■ PROVIDED TEXT ■

____

The Kenya National Chamber of Commerce and Industry (KNCCI) has backed plans by the President Uhuru Kenyatta to reopen the economy, saying that the move will ease members’ cash flow problems.
Lobby’s president Richard Ngatia said plans were underway to ensure employees are provided with protective gears such as face masks and hand sanitisers as economy reopens.
“KNCCI implores upon President Uhuru Kenyatta to gradually reopen the economy,” he said, adding that the lobby would ensure hospitality industry employees were tested for Covid-19 before being allowed to resume work.
“However, if a total lifting of the curfew and ban on movement is not tenable, we passionately appeal to his excellency to extend the curfew hours from 7pm to 10pm,” he said.
Mr Ngatia also urged traders to embrace aggregator business model through ferrying of goods to complement cargo transporters to limit people movement.”
This will not only supplement government efforts to contain the virus from spreading but also safeguard resuscitation of the general economy without opening the virus floodgates and triggering a spike,” he said.
On Saturday, President Uhuru Kenyatta hinted at a possibility of relaxing measures to curb the virus.

____

■ DATASET CONTENT ■
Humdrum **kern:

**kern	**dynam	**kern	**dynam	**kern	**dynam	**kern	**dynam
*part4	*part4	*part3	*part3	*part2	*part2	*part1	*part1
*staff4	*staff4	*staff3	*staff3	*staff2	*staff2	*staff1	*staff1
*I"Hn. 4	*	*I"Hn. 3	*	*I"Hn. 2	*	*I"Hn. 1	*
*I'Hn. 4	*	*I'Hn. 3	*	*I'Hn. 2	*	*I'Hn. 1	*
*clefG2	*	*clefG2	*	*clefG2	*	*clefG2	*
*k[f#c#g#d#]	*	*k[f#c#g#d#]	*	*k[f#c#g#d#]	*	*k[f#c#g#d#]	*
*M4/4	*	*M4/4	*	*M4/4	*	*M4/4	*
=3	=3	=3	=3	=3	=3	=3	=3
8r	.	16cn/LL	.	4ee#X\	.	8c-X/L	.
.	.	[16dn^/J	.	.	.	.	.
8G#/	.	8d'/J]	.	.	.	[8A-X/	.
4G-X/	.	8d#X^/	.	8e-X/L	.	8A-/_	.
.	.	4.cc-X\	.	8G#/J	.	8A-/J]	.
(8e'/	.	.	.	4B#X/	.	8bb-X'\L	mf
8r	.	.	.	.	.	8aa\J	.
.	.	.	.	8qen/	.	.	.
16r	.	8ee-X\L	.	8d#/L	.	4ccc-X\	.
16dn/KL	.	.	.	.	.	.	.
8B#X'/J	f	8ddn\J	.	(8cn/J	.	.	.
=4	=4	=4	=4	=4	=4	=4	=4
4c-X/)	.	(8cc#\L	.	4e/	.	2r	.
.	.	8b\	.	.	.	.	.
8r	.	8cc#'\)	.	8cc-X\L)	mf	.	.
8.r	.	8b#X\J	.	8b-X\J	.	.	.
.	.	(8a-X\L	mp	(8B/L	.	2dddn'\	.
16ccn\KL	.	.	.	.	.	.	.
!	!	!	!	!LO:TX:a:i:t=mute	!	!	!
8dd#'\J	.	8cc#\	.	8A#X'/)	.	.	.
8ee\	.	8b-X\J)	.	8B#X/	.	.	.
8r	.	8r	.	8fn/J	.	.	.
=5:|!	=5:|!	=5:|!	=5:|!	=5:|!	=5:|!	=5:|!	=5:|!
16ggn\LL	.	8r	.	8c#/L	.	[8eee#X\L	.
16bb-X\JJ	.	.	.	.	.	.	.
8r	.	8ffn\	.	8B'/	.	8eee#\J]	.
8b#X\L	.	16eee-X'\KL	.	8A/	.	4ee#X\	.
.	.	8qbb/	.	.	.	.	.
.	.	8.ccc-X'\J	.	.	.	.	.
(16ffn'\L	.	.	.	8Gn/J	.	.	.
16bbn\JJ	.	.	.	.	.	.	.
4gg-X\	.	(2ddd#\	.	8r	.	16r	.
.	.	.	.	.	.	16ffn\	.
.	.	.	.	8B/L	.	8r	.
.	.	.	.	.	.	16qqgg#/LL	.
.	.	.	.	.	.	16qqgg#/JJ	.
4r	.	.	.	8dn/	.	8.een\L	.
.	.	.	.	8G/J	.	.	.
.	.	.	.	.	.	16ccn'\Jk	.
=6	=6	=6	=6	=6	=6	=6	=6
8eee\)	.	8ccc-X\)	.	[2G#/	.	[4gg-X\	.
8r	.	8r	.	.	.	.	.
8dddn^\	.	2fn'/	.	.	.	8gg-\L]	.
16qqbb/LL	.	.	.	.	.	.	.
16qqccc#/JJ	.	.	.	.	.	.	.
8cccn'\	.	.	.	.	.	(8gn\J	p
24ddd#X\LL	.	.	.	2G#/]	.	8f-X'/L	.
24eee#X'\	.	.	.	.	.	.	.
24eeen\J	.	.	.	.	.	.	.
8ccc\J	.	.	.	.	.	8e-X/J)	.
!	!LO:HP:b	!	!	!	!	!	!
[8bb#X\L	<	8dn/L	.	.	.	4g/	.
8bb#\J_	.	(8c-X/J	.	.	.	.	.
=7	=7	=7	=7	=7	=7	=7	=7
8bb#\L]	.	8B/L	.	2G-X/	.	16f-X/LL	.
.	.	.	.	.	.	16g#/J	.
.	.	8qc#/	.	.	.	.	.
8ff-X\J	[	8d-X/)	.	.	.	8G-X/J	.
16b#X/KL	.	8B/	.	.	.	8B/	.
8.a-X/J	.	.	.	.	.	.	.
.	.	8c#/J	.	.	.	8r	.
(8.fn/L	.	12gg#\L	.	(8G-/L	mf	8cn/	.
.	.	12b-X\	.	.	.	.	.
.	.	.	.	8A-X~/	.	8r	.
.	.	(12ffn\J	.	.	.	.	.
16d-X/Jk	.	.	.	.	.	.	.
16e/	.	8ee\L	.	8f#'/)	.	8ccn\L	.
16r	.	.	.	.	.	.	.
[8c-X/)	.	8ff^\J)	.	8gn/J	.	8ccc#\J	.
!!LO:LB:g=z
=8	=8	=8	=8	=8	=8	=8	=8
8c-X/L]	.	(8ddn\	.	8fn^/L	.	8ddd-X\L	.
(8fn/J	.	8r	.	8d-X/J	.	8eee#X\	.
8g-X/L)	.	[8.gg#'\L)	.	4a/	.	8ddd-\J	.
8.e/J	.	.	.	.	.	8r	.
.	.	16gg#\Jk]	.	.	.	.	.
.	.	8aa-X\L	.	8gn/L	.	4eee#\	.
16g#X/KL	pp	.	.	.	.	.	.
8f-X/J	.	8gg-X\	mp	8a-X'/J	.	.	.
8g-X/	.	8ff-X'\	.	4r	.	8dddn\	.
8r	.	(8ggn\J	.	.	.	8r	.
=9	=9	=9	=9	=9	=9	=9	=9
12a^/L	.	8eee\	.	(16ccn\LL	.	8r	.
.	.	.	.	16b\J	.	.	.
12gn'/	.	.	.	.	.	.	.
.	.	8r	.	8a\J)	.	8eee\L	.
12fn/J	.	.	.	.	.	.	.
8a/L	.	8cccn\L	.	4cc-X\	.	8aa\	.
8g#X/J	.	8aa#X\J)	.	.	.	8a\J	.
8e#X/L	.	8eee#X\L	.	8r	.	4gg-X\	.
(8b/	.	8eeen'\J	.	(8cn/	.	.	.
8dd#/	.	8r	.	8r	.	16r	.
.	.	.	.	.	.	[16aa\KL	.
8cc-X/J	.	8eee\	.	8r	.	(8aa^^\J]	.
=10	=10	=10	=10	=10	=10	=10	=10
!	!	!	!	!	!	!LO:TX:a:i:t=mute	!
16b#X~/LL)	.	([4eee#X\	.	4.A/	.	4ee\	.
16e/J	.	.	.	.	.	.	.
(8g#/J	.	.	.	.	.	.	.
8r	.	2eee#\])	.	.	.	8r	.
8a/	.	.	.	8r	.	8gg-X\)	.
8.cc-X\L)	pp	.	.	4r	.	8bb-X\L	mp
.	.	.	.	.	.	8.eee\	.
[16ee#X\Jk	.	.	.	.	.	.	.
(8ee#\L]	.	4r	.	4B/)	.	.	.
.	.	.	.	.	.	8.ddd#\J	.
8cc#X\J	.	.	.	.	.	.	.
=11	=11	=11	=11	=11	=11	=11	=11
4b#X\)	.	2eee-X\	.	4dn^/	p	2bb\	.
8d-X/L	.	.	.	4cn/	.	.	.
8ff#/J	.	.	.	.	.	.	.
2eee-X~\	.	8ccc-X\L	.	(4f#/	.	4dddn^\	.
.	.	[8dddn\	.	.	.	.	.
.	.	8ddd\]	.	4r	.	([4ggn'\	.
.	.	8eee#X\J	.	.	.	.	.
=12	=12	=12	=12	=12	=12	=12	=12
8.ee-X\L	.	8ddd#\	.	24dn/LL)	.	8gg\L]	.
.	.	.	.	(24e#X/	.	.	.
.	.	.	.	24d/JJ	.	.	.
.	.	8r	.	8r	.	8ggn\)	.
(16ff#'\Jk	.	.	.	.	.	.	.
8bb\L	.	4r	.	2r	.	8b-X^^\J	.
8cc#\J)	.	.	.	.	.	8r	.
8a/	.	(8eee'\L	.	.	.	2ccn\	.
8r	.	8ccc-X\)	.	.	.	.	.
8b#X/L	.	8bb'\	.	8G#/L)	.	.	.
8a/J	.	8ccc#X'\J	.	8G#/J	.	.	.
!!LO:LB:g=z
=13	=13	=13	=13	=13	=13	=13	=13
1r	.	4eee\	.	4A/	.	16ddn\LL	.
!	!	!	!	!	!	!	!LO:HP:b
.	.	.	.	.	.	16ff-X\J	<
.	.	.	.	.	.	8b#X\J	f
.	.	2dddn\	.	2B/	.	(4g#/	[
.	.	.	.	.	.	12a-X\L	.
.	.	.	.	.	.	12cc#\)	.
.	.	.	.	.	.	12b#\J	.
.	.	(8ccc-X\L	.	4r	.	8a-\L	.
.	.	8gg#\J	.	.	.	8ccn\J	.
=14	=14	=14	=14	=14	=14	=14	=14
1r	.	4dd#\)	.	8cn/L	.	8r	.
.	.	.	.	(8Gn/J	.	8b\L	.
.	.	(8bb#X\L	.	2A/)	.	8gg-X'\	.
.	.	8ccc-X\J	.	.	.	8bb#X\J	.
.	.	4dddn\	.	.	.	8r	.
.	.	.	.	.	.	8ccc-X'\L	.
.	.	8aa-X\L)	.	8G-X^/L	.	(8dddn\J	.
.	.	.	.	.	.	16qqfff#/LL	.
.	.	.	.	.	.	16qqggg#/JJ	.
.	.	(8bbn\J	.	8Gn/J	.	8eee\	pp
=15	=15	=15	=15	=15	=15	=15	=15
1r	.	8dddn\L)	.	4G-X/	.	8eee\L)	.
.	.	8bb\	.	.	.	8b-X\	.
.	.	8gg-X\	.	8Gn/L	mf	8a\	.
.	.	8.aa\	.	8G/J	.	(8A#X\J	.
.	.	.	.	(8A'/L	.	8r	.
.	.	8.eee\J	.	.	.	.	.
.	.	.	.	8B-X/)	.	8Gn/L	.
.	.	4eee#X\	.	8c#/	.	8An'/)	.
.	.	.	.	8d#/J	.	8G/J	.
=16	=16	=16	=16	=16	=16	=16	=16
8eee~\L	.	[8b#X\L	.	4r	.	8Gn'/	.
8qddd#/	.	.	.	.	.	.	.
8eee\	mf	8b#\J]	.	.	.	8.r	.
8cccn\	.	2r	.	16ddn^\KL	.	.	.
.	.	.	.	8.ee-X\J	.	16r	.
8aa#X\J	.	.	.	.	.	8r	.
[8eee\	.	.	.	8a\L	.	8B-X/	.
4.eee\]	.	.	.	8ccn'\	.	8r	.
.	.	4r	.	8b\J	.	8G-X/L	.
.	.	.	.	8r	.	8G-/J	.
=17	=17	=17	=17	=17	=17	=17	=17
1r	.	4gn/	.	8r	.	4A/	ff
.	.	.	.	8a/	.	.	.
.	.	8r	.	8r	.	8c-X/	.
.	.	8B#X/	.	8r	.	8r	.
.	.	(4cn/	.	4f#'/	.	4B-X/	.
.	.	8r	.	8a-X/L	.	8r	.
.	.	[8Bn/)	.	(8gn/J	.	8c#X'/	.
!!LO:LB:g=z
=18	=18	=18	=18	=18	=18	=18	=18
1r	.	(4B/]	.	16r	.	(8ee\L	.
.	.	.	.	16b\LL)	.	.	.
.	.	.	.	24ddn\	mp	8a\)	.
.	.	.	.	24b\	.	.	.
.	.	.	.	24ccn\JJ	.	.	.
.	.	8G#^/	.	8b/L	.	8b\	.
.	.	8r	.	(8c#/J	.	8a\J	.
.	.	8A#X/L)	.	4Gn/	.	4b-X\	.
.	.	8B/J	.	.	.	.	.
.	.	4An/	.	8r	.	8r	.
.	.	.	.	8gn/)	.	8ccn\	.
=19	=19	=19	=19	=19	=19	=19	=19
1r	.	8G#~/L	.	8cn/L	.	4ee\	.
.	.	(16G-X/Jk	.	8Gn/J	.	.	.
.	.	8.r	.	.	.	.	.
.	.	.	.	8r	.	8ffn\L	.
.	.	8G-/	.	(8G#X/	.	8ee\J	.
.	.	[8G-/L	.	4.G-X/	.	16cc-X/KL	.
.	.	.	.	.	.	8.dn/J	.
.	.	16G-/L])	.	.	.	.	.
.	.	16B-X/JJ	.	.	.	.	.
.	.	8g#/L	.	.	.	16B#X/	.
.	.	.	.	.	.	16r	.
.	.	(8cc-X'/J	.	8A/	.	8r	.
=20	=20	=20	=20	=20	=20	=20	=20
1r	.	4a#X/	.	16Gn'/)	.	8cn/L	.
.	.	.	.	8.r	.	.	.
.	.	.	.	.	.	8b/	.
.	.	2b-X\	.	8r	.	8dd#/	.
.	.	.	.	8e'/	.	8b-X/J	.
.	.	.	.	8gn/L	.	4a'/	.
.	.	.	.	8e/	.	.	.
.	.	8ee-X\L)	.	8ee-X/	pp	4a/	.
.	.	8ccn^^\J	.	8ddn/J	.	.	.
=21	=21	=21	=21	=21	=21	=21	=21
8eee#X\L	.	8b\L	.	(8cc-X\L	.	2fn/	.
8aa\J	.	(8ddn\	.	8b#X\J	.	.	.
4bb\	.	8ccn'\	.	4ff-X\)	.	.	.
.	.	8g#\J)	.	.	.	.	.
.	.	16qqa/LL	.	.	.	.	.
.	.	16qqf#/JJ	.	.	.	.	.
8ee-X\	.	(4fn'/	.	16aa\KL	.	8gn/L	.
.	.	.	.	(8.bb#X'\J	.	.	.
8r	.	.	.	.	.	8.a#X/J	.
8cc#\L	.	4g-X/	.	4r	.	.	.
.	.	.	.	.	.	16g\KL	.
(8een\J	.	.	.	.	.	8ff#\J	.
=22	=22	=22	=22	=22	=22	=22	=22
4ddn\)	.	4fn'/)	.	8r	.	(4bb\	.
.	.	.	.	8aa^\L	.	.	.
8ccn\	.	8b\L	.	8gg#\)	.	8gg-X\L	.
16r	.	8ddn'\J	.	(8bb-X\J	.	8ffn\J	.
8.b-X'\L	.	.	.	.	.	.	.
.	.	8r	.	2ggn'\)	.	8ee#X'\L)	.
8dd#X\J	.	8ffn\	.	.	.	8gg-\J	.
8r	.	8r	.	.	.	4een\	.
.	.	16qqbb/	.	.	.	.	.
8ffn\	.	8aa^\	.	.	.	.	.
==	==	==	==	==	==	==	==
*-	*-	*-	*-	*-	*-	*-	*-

____

■ TASKS TO PERFORM ■
A: Reproduce the passage of the article on Kenya's business chamber and the economic reopening, starting at "Mr Ngatia also" and ending at "curb the virus.".
B: In the article on Kenya's business chamber and the economic reopening, what change to the curfew does Richard Ngatia appeal for if a total lifting is not tenable?
C: Go on with the article on Kenya's business chamber and the economic reopening, picking up after its final sentence.

■ OUTPUTS BY TASK ■
A:
Mr Ngatia also urged traders to embrace aggregator business model through ferrying of goods to complement cargo transporters to limit people movement.”
This will not only supplement government efforts to contain the virus from spreading but also safeguard resuscitation of the general economy without opening the virus floodgates and triggering a spike,” he said.
On Saturday, President Uhuru Kenyatta hinted at a possibility of relaxing measures to curb the virus.

B: He appeals for the curfew hours to be extended from 7pm to 10pm.

C:
The Government of Kenya (GoK) undertook a raft of measures in response to the Covid-19 pandemic to curb the transmission of the coronavirus since the confirmation of the first positive case in the country on 12 March 2020.
These measures included the cessation of movement from the larger Nairobi metropolitan area, Mandera county, coastal counties of Mombasa, Kilifi and Kwale. The government also directed a nationwide curfew from 7pm to 5 am with the movement of essential goods and service providers exempted from the curfew, which has affected operation of businesses in the country
Also, the government rolled out economic measures to mitigate against the adverse effect of the coronavirus on the economy. It has adopted an expansionary monetary policy by reducing the cash reserve ratio to increase liquidity of KShs 35.2 billion to commercial banks for further lending.
Its counterpart and the biggest trading partner, Uganda, plans to start easing strict lock down measures from June 2. President Yoweri Museveni announced recently that authorities plan to distribute face masks to all citizens, six years old and above.
He is quoted saying that public transporters will also be allowed to restart operations but at half their capacity, while shops in buildings that are not crowded will reopen.
Uganda’s government joins other African countries in easing restrictions that were introduced to curb the spread of the coronavirus. The measures in some countries have brought economies to their knees and raised the risk of hunger and social distress.
The East African country has enforced measures for almost two months to help reduce the spread of the virus outbreak by prohibiting movement of vehicles except for cargo and essential services.
Schools and places of worship were closed, and a nighttime curfew was introduced by the government.